Since you already replaced the sills, it is tough to get a whole new floor section in without cutting the sills away between the A+B pillars and keeping the body on the frame. The problem is the arch that wraps behind the B pillar.
If the floor is solid go for the patch. If you want to hide it, I would suggest overlapping one of the ribs in the floor to start your new section. This way you can hide the seam with some body sealer (3M) on top and some textured undercoating underneath.
You may get lucky if you can find somebody cutting up a car to sawzall the section of floor pan you need. I am looking for a rear valance and battery tray and have been emailing people on Ebay who seem like they are tearing apart a car.
Good luck, it sucks working under the car in a snow suit, that's what I did on Sunday.
|Don, Henry, et.al.|
Y'all have your revenge...Winter returned full force last night. Not expected to get out of the mid thirties today!! Rain, though...no ice...yet:)
Thanks for the suggestions.
I worked on my car in the winter in my unheated garage.

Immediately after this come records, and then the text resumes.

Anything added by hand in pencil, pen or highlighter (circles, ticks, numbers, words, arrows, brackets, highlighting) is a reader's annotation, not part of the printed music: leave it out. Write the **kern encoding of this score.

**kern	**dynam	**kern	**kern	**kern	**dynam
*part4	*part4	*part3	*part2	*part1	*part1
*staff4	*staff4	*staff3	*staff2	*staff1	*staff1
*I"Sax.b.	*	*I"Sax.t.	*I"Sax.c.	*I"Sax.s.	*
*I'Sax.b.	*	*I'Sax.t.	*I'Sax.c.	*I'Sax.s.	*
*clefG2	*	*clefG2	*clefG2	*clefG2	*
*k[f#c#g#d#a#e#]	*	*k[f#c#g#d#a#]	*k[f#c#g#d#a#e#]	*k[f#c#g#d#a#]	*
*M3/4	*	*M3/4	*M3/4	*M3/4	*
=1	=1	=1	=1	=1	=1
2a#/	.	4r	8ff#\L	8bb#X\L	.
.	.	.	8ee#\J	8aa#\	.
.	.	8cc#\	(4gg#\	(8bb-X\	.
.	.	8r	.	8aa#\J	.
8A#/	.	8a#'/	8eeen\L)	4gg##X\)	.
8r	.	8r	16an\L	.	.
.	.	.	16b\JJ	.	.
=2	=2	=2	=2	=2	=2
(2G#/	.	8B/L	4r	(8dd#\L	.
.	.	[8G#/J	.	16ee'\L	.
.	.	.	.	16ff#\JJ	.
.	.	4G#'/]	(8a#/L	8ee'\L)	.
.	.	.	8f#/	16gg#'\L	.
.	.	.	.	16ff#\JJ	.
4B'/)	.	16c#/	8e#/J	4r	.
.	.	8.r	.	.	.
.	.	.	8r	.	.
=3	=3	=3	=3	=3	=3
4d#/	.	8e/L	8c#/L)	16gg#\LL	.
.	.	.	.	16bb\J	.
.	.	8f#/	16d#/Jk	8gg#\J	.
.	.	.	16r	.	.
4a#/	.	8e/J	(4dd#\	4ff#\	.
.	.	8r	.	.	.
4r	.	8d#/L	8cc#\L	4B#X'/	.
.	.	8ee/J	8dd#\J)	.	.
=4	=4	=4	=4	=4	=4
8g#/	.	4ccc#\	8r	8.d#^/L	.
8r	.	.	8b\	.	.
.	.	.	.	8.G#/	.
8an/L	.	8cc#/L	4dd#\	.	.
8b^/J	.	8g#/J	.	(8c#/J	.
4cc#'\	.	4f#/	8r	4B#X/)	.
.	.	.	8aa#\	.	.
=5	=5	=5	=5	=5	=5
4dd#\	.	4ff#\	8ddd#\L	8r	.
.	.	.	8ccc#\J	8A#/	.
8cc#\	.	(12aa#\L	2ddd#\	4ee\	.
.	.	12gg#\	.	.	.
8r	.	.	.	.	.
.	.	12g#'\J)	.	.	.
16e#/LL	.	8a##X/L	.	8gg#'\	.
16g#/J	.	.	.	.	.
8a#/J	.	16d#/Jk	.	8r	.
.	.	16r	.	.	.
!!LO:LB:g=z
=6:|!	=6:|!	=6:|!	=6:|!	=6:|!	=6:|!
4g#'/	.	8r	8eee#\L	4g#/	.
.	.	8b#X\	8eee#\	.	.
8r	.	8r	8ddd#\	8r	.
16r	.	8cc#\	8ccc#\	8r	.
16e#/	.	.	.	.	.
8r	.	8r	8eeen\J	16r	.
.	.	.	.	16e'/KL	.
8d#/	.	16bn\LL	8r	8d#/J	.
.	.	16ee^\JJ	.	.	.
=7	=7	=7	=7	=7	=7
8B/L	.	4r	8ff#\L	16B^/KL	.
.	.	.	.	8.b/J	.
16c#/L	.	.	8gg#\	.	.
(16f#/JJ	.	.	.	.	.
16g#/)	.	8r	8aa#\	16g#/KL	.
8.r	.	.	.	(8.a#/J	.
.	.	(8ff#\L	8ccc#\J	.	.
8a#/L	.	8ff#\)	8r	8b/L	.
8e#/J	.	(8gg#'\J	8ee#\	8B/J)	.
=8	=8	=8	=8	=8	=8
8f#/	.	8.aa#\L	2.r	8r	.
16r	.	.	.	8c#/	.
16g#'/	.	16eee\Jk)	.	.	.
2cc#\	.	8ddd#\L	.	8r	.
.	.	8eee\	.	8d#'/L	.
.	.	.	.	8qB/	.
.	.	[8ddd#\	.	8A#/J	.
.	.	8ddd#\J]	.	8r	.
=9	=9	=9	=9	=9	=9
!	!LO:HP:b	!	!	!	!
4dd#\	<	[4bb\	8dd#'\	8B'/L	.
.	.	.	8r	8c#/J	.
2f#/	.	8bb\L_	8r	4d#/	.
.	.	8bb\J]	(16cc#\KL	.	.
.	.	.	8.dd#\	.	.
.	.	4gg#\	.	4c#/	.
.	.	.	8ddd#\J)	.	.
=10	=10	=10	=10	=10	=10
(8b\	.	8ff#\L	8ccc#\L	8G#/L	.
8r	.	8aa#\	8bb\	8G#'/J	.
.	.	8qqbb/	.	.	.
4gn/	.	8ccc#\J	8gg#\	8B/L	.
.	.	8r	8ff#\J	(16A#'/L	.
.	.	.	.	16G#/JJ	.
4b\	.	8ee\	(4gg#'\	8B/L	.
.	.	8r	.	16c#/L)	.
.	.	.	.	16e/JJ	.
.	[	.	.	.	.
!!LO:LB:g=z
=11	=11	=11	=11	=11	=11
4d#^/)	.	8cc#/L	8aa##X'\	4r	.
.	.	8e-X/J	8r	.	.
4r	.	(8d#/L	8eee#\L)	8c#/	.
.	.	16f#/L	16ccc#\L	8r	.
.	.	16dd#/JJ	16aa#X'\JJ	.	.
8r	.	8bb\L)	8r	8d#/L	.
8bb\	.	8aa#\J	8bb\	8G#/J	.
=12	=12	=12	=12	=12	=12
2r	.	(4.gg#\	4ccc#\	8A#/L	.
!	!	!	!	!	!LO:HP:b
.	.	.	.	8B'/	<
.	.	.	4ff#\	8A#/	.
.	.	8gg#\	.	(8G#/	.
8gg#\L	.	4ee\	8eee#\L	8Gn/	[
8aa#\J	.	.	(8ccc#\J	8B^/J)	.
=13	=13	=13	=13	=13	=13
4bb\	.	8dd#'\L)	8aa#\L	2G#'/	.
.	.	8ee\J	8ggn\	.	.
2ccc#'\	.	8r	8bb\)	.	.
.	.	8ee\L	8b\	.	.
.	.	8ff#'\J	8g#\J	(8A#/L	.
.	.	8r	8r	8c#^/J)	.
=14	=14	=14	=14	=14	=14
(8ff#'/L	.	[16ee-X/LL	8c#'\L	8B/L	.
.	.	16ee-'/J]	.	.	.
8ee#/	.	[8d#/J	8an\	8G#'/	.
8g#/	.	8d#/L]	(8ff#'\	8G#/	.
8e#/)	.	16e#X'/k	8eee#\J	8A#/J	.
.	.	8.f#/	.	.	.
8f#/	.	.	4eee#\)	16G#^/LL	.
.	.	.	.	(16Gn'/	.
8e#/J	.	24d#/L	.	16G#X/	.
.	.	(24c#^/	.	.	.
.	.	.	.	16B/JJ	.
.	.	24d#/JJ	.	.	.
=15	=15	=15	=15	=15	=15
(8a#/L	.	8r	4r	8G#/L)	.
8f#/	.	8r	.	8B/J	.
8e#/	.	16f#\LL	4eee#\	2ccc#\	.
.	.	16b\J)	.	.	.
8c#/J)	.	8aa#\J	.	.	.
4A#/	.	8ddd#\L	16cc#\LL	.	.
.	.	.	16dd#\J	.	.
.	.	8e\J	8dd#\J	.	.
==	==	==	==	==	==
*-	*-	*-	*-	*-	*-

I got by pretty well with a kerosene torpedo heater. Propane is probably safer and better but I survived. Are you using any kind of heat source?
By the way... I'm glad I'm done with that project. I'm sure I'll end up doing some other major project someday.
|HP Henry Patterson|
No heat source yet, just the smell of burning primer when I am plug welding the pannels together. You are right, if I am going to continue, I need to get a heater. I haven't used kero since I left northwestern PA and I thought they took those heaters off the market. I almost set the house on fire when I left a grilled cheese sandwich on top of the heater too long.